Job item =>
Reproduce every line of the entries below character for character, keeping the original line breaks and order.

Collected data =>
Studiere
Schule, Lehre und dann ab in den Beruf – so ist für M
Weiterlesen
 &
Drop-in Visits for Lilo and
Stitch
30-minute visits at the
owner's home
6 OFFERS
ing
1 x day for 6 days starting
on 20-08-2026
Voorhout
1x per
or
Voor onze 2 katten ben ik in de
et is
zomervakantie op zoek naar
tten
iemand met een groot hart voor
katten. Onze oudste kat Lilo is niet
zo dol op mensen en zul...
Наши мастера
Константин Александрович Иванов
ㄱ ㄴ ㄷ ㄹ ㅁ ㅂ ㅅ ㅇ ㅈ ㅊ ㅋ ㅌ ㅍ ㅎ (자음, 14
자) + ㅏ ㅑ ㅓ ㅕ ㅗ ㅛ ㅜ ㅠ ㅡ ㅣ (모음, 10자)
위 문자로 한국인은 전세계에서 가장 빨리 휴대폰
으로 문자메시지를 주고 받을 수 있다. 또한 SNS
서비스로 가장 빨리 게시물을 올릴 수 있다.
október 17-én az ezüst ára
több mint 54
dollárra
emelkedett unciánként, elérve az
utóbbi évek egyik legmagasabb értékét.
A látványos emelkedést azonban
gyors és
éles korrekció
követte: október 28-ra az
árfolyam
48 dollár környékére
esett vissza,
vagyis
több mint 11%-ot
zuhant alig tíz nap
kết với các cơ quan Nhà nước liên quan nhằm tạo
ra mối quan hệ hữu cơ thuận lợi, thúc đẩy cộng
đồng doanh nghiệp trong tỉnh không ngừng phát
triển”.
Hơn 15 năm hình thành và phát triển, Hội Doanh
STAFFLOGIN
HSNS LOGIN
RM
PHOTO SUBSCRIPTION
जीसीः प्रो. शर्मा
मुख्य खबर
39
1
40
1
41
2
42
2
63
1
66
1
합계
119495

Exercise solution =>
Studiere
Schule, Lehre und dann ab in den Beruf – so ist für M
Weiterlesen
 &
Drop-in Visits for Lilo and
Stitch
30-minute visits at the
owner's home
6 OFFERS
ing
1 x day for 6 days starting
on 20-08-2026
Voorhout
1x per
or
Voor onze 2 katten ben ik in de
et is
zomervakantie op zoek naar
tten
iemand met een groot hart voor
katten. Onze oudste kat Lilo is niet
zo dol op mensen en zul...
Наши мастера
Константин Александрович Иванов
ㄱ ㄴ ㄷ ㄹ ㅁ ㅂ ㅅ ㅇ ㅈ ㅊ ㅋ ㅌ ㅍ ㅎ (자음, 14
자) + ㅏ ㅑ ㅓ ㅕ ㅗ ㅛ ㅜ ㅠ ㅡ ㅣ (모음, 10자)
위 문자로 한국인은 전세계에서 가장 빨리 휴대폰
으로 문자메시지를 주고 받을 수 있다. 또한 SNS
서비스로 가장 빨리 게시물을 올릴 수 있다.
október 17-én az ezüst ára
több mint 54
dollárra
emelkedett unciánként, elérve az
utóbbi évek egyik legmagasabb értékét.
A látványos emelkedést azonban
gyors és
éles korrekció
követte: október 28-ra az
árfolyam
48 dollár környékére
esett vissza,
vagyis
több mint 11%-ot
zuhant alig tíz nap
kết với các cơ quan Nhà nước liên quan nhằm tạo
ra mối quan hệ hữu cơ thuận lợi, thúc đẩy cộng
đồng doanh nghiệp trong tỉnh không ngừng phát
triển”.
Hơn 15 năm hình thành và phát triển, Hội Doanh
STAFFLOGIN
HSNS LOGIN
RM
PHOTO SUBSCRIPTION
जीसीः प्रो. शर्मा
मुख्य खबर
39
1
40
1
41
2
42
2
63
1
66
1
합계
119495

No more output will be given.